Indique se cada afirmação está de acordo com o texto sobre certificação halal. Responda sim ou não e cite, com as palavras exatas do texto, o trecho que decide. (a) O processo de certificação halal se restringe ao frigorífico. (b) Para os mercados árabes, a aderência a requisitos como a rotulagem em árabe pesa tanto quanto o preço final. (c) O segmento de porções a vácuo tem margem menor que a do produto in natura.

Texto fornecido:
--- --- ---

Halal: como funciona a certificação e por que o Brasil é relevante
A certificação halal envolve um conjunto de regras de abate, processamento e logística que assegura conformidade a padrões religiosos e culturais exigidos por mercados árabes e islâmicos. O processo vai além do frigorífico: começa com a rastreabilidade dos animais, passa por auditorias em linha de abate, controle de insumos, segregação de fluxo nas plantas de processamento e segue até a armazenagem e o transporte, com lacres e documentação específicos. Auditores independentes e entidades reconhecidas acompanham cada etapa e emitem certificados aceitos pelas autoridades dos países importadores.
O Brasil ganhou escala em proteína halal por combinar disponibilidade de matéria-prima, plantas com alto nível de automação e equipes treinadas segundo os protocolos exigidos. A experiência acumulada em auditorias presenciais, a padronização de procedimentos e a integração com as autoridades veterinárias federais facilitaram a expansão. Para os mercados árabes, a consistência de fornecimento e a aderência a requisitos detalhados, como rotulagem em árabe e controle de temperatura ao longo da cadeia fria, pesam tanto quanto o preço final. É por isso que frigoríficos brasileiros mantêm processos específicos e times dedicados para essas operações.
Produtos em pauta: carnes, açúcar, milho, mel, café e suco de laranja
A proteína animal lidera as exportações, com frango e carne bovina à frente. No frango, o Brasil se notabilizou pela oferta padronizada de cortes e pela capacidade de atender a contratos de grande porte, com entregas regulares e acompanhamento de indicadores como rendimento de carcaça e padronização de peso. Na carne bovina, há demanda de países árabes por cortes específicos, tanto para o consumo cotidiano quanto para datas comemorativas, o que exige planejamento fino de desossa e embalagem. Frigoríficos também ajustam linhas para porcionamento e porções a vácuo, segmento com margem superior ao produto in natura.

--- --- ---

Dados do exercício:

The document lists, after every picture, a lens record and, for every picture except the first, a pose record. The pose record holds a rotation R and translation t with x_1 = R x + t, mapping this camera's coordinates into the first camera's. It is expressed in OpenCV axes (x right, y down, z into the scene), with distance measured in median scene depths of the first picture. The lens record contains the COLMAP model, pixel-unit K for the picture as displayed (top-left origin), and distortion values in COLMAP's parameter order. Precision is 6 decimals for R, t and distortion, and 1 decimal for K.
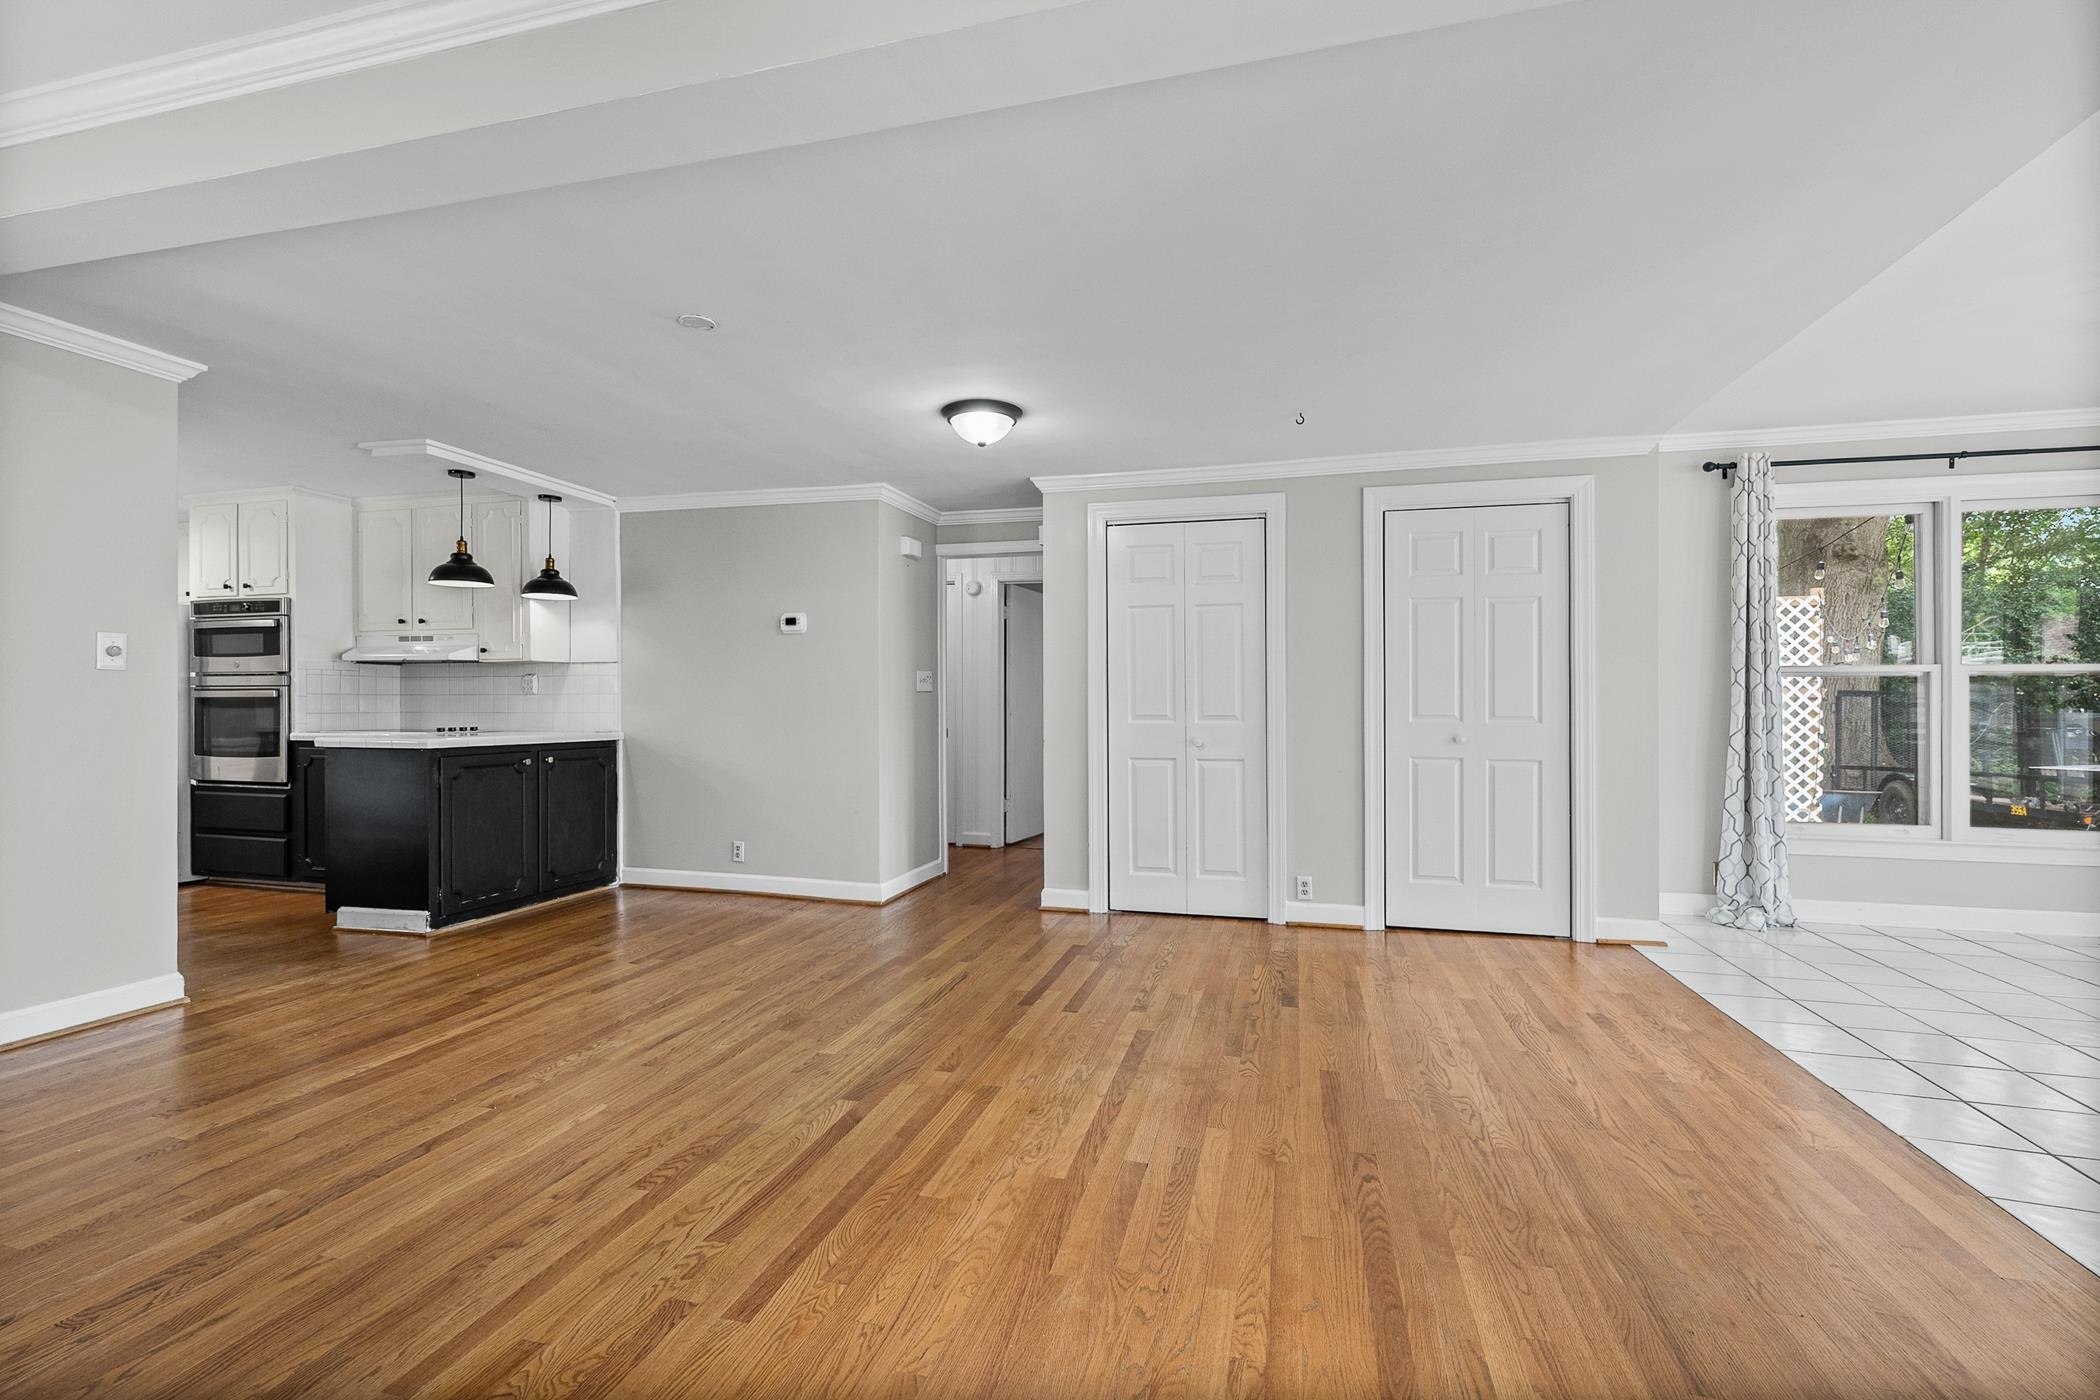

--- --- ---

Resposta do problema:
(a) Não: "O processo vai além do frigorífico".
(b) Sim: "Para os mercados árabes, a consistência de fornecimento e a aderência a requisitos detalhados, como rotulagem em árabe e controle de temperatura ao longo da cadeia fria, pesam tanto quanto o preço final."
(c) Não: "segmento com margem superior ao produto in natura".